* [Task details]
Among the entries below, which lines run from the line with "thumb tip: (247, 84)" through the line with "middle mcp: (36, 48)"? Retype those, both ends included, exactly and without pictures.

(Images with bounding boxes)
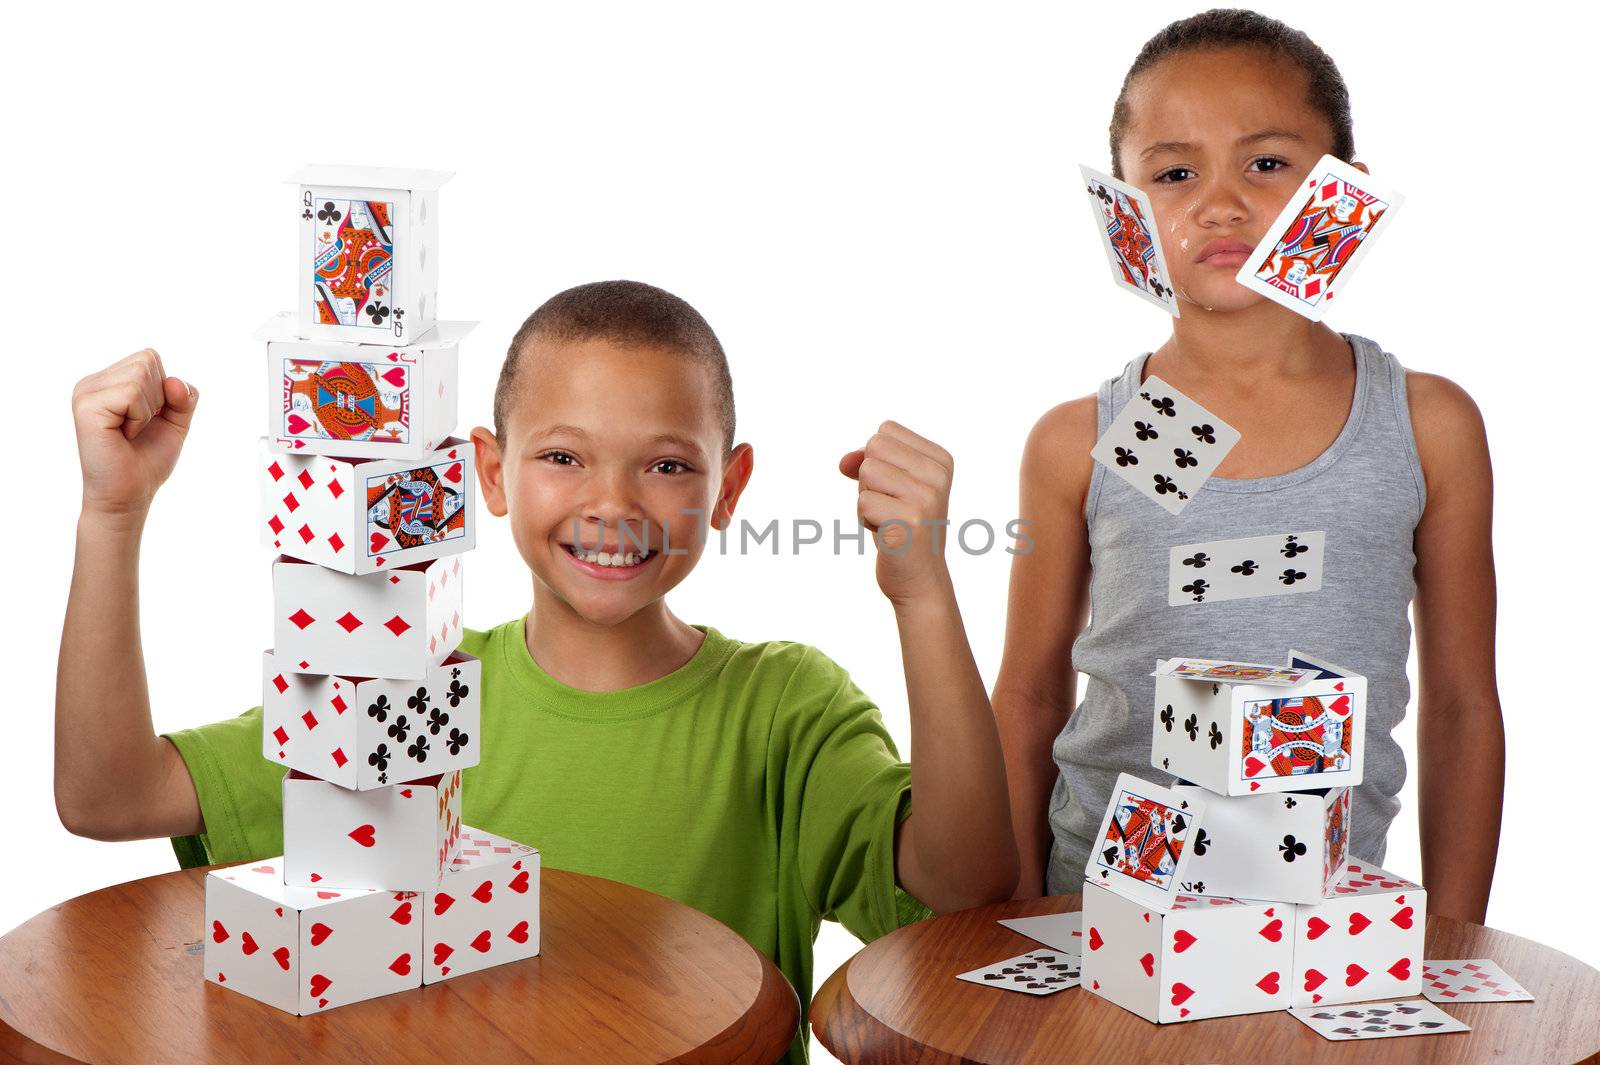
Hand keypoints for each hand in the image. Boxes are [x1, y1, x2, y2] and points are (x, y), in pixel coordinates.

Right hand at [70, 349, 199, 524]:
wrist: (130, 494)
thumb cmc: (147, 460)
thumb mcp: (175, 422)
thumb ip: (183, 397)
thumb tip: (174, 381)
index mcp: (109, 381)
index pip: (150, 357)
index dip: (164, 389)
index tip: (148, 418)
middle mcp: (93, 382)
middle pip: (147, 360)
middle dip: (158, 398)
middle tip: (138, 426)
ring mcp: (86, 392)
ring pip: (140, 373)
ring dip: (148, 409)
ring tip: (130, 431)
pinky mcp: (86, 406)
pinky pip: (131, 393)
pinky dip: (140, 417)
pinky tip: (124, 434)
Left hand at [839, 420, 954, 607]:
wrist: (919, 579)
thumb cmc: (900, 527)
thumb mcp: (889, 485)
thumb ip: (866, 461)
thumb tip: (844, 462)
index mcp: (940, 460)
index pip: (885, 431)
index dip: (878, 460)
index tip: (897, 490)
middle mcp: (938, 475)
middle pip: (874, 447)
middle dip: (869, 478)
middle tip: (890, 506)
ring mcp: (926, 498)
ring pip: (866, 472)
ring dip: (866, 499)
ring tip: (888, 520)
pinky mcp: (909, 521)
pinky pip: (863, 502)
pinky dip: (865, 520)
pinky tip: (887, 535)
---
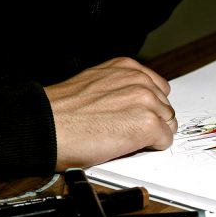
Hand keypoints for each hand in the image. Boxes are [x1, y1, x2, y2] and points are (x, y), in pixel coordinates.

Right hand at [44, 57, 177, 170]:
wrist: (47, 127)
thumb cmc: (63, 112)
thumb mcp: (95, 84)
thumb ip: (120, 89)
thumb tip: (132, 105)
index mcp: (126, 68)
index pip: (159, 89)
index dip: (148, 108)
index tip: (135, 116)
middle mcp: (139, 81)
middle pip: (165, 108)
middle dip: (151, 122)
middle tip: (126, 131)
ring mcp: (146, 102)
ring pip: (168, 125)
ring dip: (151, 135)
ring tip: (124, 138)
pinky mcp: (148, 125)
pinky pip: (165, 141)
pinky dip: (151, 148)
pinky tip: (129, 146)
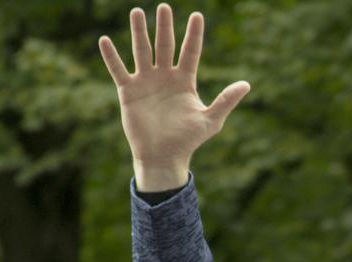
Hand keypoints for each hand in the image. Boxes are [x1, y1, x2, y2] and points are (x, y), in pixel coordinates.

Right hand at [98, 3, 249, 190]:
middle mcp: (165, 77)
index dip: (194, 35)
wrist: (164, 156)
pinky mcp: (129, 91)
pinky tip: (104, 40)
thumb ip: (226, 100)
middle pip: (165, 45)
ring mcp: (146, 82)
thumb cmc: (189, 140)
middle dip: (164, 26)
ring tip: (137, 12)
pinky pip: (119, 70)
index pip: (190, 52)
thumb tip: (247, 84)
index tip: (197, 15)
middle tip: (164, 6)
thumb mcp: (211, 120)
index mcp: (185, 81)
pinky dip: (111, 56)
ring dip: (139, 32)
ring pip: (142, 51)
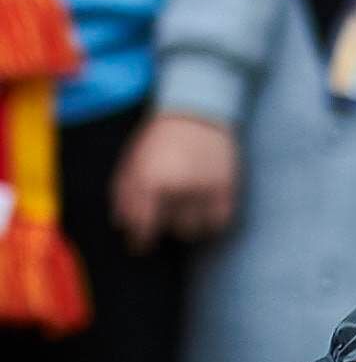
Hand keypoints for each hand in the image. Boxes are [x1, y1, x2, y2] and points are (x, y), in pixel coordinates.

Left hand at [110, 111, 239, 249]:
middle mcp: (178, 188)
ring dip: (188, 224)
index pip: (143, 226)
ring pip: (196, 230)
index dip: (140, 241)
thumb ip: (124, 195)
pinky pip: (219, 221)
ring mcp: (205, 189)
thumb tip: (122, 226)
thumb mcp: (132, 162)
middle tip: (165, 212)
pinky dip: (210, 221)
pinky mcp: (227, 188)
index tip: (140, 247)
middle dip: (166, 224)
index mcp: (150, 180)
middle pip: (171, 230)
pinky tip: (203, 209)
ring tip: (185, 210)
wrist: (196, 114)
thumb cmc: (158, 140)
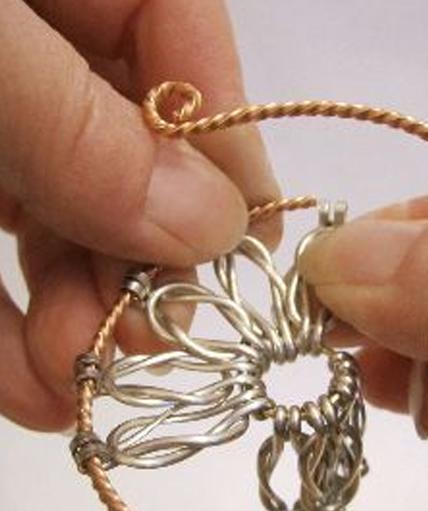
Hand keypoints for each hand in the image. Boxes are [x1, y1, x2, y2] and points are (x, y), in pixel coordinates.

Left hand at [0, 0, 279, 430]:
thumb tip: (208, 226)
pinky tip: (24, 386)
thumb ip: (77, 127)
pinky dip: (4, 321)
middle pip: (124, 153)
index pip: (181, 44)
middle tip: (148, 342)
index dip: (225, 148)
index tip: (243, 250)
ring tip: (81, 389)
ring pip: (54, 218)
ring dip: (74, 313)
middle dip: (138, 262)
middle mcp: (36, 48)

* [Response area]
thumb tip: (247, 84)
index tip: (197, 15)
middle tip: (164, 6)
thumb mcp: (211, 120)
index mcp: (185, 81)
pinky dip: (111, 56)
ring dip: (139, 32)
ring pip: (142, 51)
Hand keypoints for each hand in the image. Boxes are [x1, y1, x2, y2] and points are (x, y), in pixel coordinates.

Left hand at [110, 111, 239, 249]:
middle mcp: (178, 188)
ring dip: (188, 224)
index pip: (143, 226)
ring pip: (196, 230)
index dip: (140, 241)
thumb ip: (124, 195)
pinky pip: (219, 221)
ring mcp: (205, 189)
thumb tip: (122, 226)
thumb mcp: (132, 162)
middle tip: (165, 212)
pinky dip: (210, 221)
pinky mcp: (227, 188)
index tip: (140, 247)
middle dip: (166, 224)
index mcp: (150, 180)
middle pip: (171, 230)
pinky tip: (203, 209)
ring tip: (185, 210)
wrist: (196, 114)
thumb cmc: (158, 140)
Hand keypoints for each hand in the image. Boxes are [x1, y1, x2, y2] and points are (x, y), in pixel coordinates.

Left hand at [0, 0, 279, 430]:
thumb tip: (208, 226)
pinky tip: (24, 386)
thumb ip: (77, 127)
pinky dip: (4, 321)
middle pip: (124, 153)
index pip: (181, 44)
middle tip: (148, 342)
index dip: (225, 148)
index tip: (243, 250)
ring tip: (81, 389)
ring pip: (54, 218)
ring dip: (74, 313)
middle dip: (138, 262)
middle mcp: (36, 48)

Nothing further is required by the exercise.